+++ Information provided +++
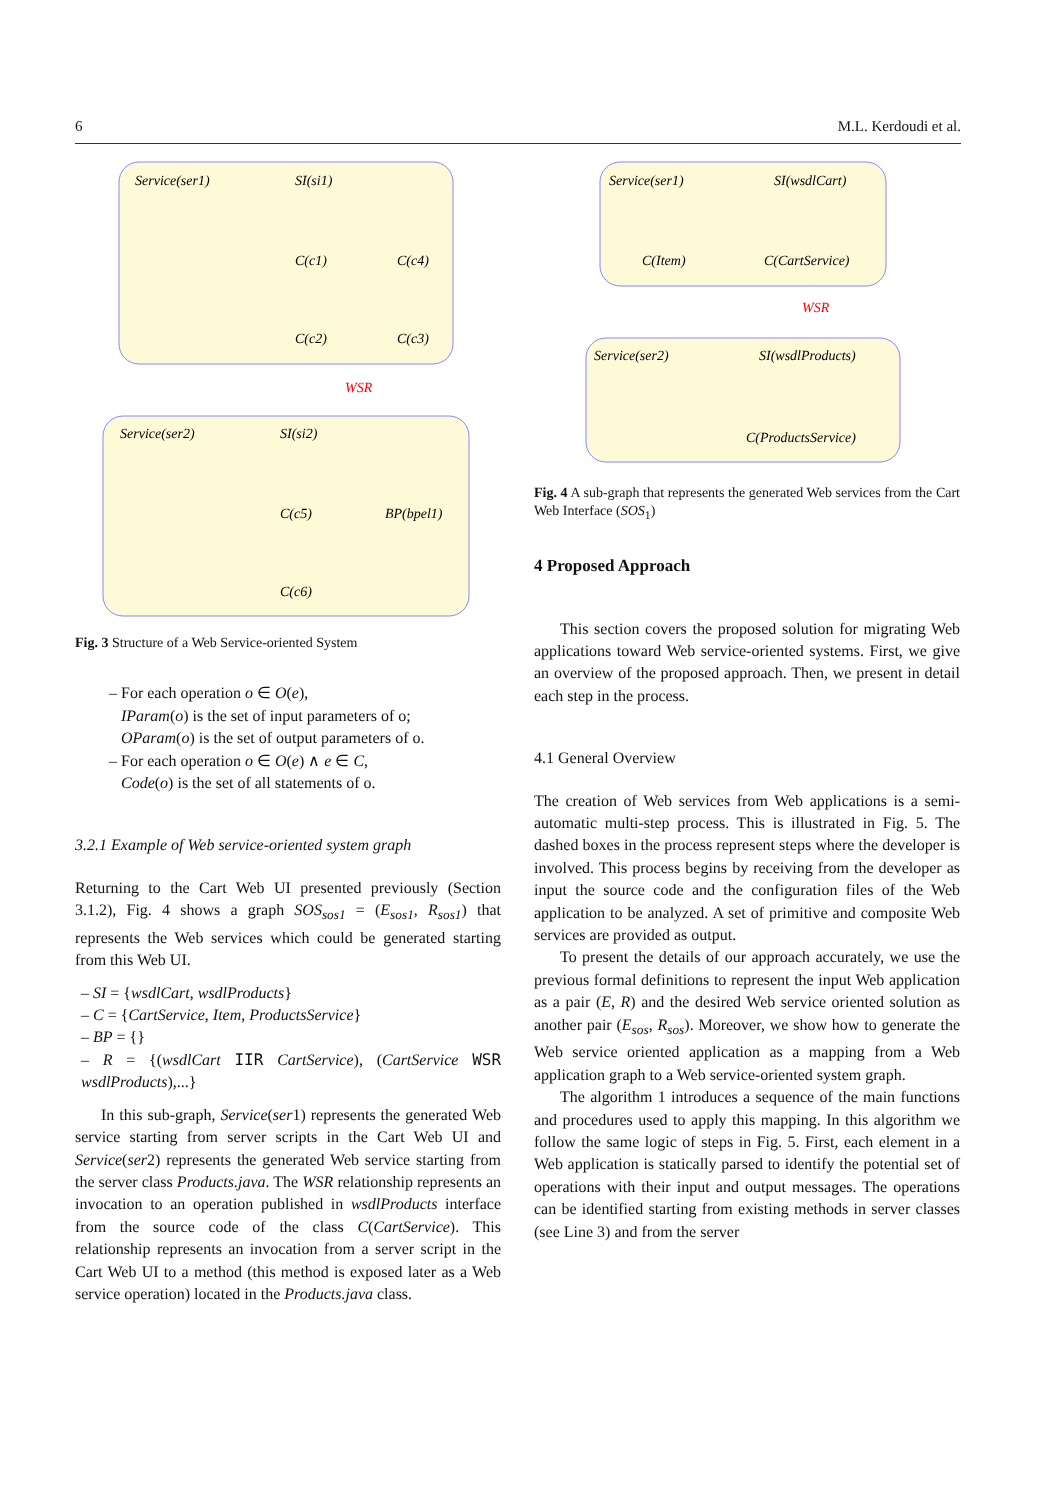6 M.L. Kerdoudi et al.
Service(ser1)
SI(si1)
C(c1)
C(c4)
C(c2)
C(c3)
WSR
Service(ser2)
SI(si2)
C(c5)
BP(bpel1)
C(c6)
Fig. 3 Structure of a Web Service-oriented System
– For each operation o ∈ O(e),
IParam(o) is the set of input parameters of o;
OParam(o) is the set of output parameters of o.
– For each operation o ∈ O(e) ∧ e ∈ C,
Code(o) is the set of all statements of o.
3.2.1 Example of Web service-oriented system graph
Returning to the Cart Web UI presented previously (Section 3.1.2), Fig. 4 shows a graph SOS<sub>sos1</sub> = (E<sub>sos1</sub>, R<sub>sos1</sub>) that represents the Web services which could be generated starting from this Web UI.
– SI = {wsdlCart, wsdlProducts}
– C = {CartService, Item, ProductsService}
– BP = {}
– R = {(wsdlCart IIR CartService), (CartService WSR wsdlProducts),...}
In this sub-graph, Service(ser1) represents the generated Web service starting from server scripts in the Cart Web UI and Service(ser2) represents the generated Web service starting from the server class Products.java. The WSR relationship represents an invocation to an operation published in wsdlProducts interface from the source code of the class C(CartService). This relationship represents an invocation from a server script in the Cart Web UI to a method (this method is exposed later as a Web service operation) located in the Products.java class.
Service(ser1)
SI(wsdlCart)
C(Item)
C(CartService)
WSR
Service(ser2)
SI(wsdlProducts)
C(ProductsService)
Fig. 4 A sub-graph that represents the generated Web services from the Cart Web Interface (SOS<sub>1</sub>)
4 Proposed Approach
This section covers the proposed solution for migrating Web applications toward Web service-oriented systems. First, we give an overview of the proposed approach. Then, we present in detail each step in the process.
4.1 General Overview
The creation of Web services from Web applications is a semi-automatic multi-step process. This is illustrated in Fig. 5. The dashed boxes in the process represent steps where the developer is involved. This process begins by receiving from the developer as input the source code and the configuration files of the Web application to be analyzed. A set of primitive and composite Web services are provided as output.
To present the details of our approach accurately, we use the previous formal definitions to represent the input Web application as a pair (E, R) and the desired Web service oriented solution as another pair (E<sub>sos</sub>, R<sub>sos</sub>). Moreover, we show how to generate the Web service oriented application as a mapping from a Web application graph to a Web service-oriented system graph.
The algorithm 1 introduces a sequence of the main functions and procedures used to apply this mapping. In this algorithm we follow the same logic of steps in Fig. 5. First, each element in a Web application is statically parsed to identify the potential set of operations with their input and output messages. The operations can be identified starting from existing methods in server classes (see Line 3) and from the server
+++
Leave out the pictures, then repeat the listing above exactly from its first line to the line with "4.1 General Overview", inclusive.

6 M.L. Kerdoudi et al.
Service(ser1)
SI(si1)
C(c1)
C(c4)
C(c2)
C(c3)
WSR
Service(ser2)
SI(si2)
C(c5)
BP(bpel1)
C(c6)
Fig. 3 Structure of a Web Service-oriented System
– For each operation o ∈ O(e),
IParam(o) is the set of input parameters of o;
OParam(o) is the set of output parameters of o.
– For each operation o ∈ O(e) ∧ e ∈ C,
Code(o) is the set of all statements of o.
3.2.1 Example of Web service-oriented system graph
Returning to the Cart Web UI presented previously (Section 3.1.2), Fig. 4 shows a graph SOS<sub>sos1</sub> = (E<sub>sos1</sub>, R<sub>sos1</sub>) that represents the Web services which could be generated starting from this Web UI.
– SI = {wsdlCart, wsdlProducts}
– C = {CartService, Item, ProductsService}
– BP = {}
– R = {(wsdlCart IIR CartService), (CartService WSR wsdlProducts),...}
In this sub-graph, Service(ser1) represents the generated Web service starting from server scripts in the Cart Web UI and Service(ser2) represents the generated Web service starting from the server class Products.java. The WSR relationship represents an invocation to an operation published in wsdlProducts interface from the source code of the class C(CartService). This relationship represents an invocation from a server script in the Cart Web UI to a method (this method is exposed later as a Web service operation) located in the Products.java class.
Service(ser1)
SI(wsdlCart)
C(Item)
C(CartService)
WSR
Service(ser2)
SI(wsdlProducts)
C(ProductsService)
Fig. 4 A sub-graph that represents the generated Web services from the Cart Web Interface (SOS<sub>1</sub>)
4 Proposed Approach
This section covers the proposed solution for migrating Web applications toward Web service-oriented systems. First, we give an overview of the proposed approach. Then, we present in detail each step in the process.
4.1 General Overview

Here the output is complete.